• [LISTED RECORDS]:
□ □ □

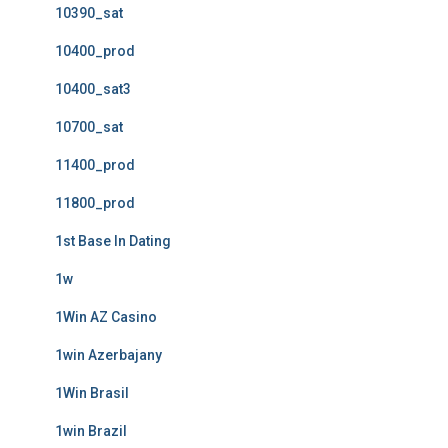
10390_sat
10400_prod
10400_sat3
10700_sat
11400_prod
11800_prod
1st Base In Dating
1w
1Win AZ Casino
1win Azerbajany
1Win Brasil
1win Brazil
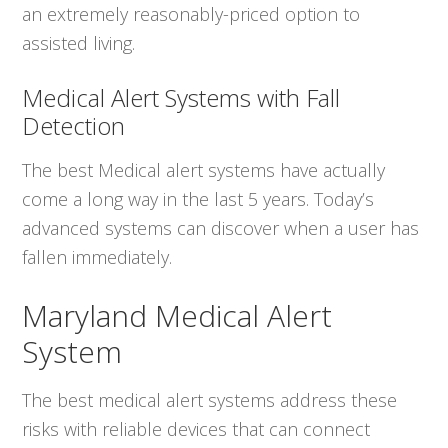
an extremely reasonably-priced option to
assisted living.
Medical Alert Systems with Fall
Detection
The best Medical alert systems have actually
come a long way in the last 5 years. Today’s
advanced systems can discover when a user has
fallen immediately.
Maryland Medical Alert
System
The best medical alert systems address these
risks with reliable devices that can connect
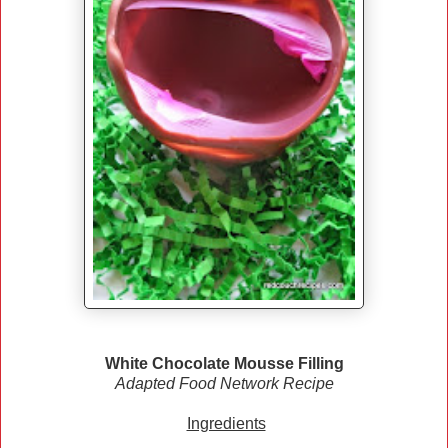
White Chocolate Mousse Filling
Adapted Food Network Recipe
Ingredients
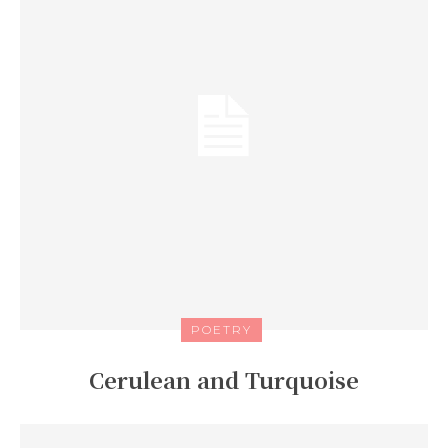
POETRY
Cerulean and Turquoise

□ □ □

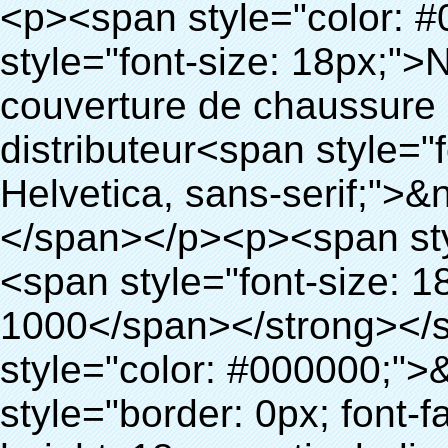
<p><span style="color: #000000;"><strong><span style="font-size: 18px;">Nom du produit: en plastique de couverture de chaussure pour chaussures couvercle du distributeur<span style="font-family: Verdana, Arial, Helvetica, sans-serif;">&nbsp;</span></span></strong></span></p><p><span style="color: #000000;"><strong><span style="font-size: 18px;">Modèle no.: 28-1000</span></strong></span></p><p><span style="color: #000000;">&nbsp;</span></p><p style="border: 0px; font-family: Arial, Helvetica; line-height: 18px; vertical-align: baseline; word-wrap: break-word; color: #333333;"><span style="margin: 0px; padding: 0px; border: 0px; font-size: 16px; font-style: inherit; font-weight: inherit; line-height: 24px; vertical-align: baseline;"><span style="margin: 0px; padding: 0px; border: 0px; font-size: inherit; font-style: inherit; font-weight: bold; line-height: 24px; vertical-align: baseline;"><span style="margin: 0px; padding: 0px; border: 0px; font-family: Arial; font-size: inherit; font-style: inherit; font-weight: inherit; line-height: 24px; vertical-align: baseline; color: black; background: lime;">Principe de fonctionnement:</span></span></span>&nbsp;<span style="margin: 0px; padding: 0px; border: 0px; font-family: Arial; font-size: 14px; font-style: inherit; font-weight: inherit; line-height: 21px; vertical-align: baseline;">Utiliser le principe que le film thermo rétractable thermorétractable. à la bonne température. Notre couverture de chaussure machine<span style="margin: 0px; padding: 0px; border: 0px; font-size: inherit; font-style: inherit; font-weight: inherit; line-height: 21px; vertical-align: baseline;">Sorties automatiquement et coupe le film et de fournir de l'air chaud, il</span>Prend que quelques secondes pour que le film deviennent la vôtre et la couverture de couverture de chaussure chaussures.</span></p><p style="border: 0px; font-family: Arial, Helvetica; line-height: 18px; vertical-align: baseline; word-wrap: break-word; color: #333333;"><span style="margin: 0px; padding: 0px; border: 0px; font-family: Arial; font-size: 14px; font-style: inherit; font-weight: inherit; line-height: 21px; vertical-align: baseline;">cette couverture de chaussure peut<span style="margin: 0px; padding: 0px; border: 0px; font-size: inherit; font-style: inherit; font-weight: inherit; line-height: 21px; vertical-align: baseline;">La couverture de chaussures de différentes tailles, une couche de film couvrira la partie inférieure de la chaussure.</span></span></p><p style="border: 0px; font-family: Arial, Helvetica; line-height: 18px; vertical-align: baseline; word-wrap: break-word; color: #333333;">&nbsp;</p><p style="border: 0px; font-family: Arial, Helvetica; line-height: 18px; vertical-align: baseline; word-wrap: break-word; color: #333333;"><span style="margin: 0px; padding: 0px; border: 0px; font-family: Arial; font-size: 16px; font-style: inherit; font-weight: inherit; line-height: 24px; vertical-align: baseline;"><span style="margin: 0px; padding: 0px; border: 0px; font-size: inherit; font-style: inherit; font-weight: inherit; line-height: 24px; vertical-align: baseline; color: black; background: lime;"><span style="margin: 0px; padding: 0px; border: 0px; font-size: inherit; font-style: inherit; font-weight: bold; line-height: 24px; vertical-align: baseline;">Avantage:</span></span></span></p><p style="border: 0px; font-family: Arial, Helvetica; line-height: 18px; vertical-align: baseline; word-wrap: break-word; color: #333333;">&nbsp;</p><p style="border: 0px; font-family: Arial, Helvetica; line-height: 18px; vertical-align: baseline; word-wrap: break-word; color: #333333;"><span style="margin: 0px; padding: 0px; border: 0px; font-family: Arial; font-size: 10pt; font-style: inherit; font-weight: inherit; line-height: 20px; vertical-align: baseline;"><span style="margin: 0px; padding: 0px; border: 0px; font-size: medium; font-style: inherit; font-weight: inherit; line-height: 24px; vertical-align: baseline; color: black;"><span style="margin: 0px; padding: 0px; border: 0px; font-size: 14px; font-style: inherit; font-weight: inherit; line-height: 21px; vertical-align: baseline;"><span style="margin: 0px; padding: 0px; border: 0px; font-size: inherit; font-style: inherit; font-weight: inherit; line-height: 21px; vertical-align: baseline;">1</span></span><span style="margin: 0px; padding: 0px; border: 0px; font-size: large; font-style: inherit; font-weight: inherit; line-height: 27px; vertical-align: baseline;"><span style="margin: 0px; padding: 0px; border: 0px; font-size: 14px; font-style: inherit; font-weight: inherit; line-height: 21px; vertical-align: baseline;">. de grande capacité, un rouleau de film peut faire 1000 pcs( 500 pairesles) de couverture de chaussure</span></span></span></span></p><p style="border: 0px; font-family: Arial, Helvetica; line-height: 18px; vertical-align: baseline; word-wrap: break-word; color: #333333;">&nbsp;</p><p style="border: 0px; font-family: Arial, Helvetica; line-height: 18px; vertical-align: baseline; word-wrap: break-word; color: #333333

□ □ □

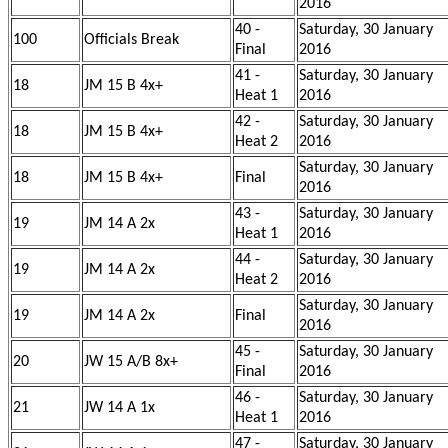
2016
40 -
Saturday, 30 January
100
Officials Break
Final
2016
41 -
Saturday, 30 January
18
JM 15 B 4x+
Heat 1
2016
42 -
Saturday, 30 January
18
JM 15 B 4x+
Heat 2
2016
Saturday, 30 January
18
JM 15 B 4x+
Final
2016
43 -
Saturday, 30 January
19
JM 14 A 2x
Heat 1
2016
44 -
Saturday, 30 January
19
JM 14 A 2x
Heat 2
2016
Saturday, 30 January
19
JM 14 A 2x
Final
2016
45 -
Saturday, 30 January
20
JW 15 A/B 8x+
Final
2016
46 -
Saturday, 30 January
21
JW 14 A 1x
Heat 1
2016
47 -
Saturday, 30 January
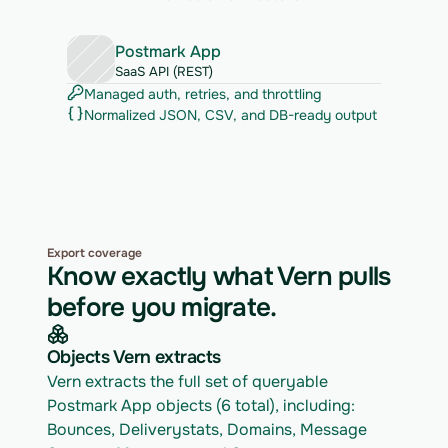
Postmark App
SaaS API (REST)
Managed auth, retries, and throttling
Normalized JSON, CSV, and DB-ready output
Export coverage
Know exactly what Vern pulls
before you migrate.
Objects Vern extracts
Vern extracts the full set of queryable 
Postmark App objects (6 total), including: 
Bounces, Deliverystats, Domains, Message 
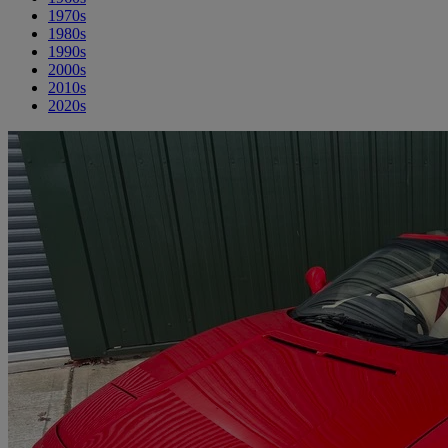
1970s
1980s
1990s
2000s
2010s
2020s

□ □ □

• [WHAT TO DO]: Scan the lines above for the word "extracts" and copy every one where it occurs.

• [OUTPUT FOR THIS EXERCISE]:
Objects Vern extracts
Vern extracts the full set of queryable 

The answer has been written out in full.